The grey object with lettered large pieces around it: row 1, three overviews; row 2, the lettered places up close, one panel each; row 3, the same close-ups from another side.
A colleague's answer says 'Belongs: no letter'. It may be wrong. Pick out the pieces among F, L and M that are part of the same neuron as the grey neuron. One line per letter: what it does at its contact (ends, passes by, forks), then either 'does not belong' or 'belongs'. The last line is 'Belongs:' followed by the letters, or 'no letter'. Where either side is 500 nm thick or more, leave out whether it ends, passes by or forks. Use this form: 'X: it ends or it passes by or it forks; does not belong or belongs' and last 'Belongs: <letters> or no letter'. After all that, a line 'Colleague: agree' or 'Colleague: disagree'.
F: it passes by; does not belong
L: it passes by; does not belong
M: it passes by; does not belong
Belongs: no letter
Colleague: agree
◇ ◇ ◇ ◇ ◇
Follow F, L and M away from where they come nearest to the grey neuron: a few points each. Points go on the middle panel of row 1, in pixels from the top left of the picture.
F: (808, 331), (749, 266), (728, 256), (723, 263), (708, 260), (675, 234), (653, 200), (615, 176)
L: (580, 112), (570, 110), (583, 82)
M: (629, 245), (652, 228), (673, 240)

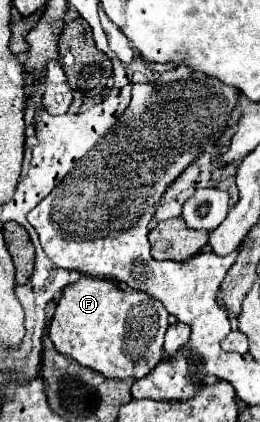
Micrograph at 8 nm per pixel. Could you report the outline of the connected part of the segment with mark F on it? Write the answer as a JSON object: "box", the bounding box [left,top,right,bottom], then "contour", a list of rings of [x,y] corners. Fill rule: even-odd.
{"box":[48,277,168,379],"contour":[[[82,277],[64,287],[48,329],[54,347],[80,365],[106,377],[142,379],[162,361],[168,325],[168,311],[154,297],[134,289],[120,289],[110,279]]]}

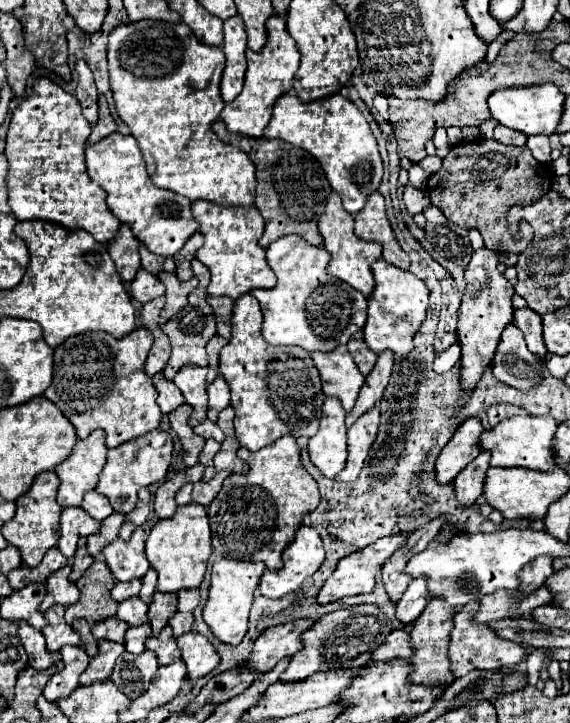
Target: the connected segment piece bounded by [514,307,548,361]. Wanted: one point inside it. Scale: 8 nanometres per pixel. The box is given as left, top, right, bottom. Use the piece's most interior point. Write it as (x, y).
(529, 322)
◇ ◇ ◇ ◇ ◇
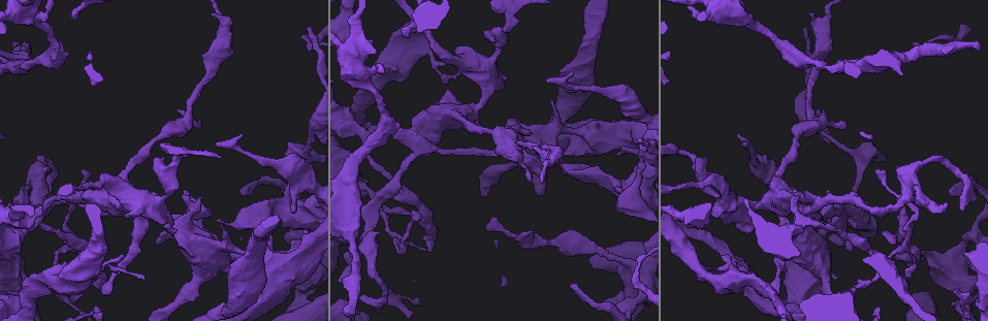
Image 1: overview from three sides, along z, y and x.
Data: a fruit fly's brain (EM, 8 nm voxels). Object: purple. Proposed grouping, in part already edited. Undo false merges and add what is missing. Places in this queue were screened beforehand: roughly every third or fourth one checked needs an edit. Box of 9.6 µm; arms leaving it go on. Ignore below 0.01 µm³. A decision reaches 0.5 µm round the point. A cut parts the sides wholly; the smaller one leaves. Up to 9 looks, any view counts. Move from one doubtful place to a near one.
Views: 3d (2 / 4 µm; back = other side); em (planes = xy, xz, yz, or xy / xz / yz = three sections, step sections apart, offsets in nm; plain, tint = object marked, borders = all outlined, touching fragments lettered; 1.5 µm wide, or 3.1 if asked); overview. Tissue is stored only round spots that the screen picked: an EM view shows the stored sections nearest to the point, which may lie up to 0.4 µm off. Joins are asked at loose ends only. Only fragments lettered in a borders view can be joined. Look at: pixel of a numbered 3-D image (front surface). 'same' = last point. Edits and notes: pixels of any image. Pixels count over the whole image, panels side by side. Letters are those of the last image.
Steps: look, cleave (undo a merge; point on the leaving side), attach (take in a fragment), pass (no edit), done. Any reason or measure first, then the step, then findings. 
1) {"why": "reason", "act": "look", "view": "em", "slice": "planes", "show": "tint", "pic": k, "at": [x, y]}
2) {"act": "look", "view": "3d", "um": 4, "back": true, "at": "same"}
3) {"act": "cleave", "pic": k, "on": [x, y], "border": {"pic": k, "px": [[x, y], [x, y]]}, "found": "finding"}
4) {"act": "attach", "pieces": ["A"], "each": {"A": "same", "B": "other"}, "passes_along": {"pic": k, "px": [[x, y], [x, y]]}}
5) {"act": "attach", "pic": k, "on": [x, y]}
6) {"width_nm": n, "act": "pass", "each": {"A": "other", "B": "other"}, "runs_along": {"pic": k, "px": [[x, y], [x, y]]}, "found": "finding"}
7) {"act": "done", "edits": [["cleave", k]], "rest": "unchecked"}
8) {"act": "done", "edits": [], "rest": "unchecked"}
◇ ◇ ◇ ◇ ◇
» INSTRUCTIONS FOR THE TASK:
Nothing but a number is expected: how many lines in the listing above contain "done"?

» WRITTEN RESPONSE:
3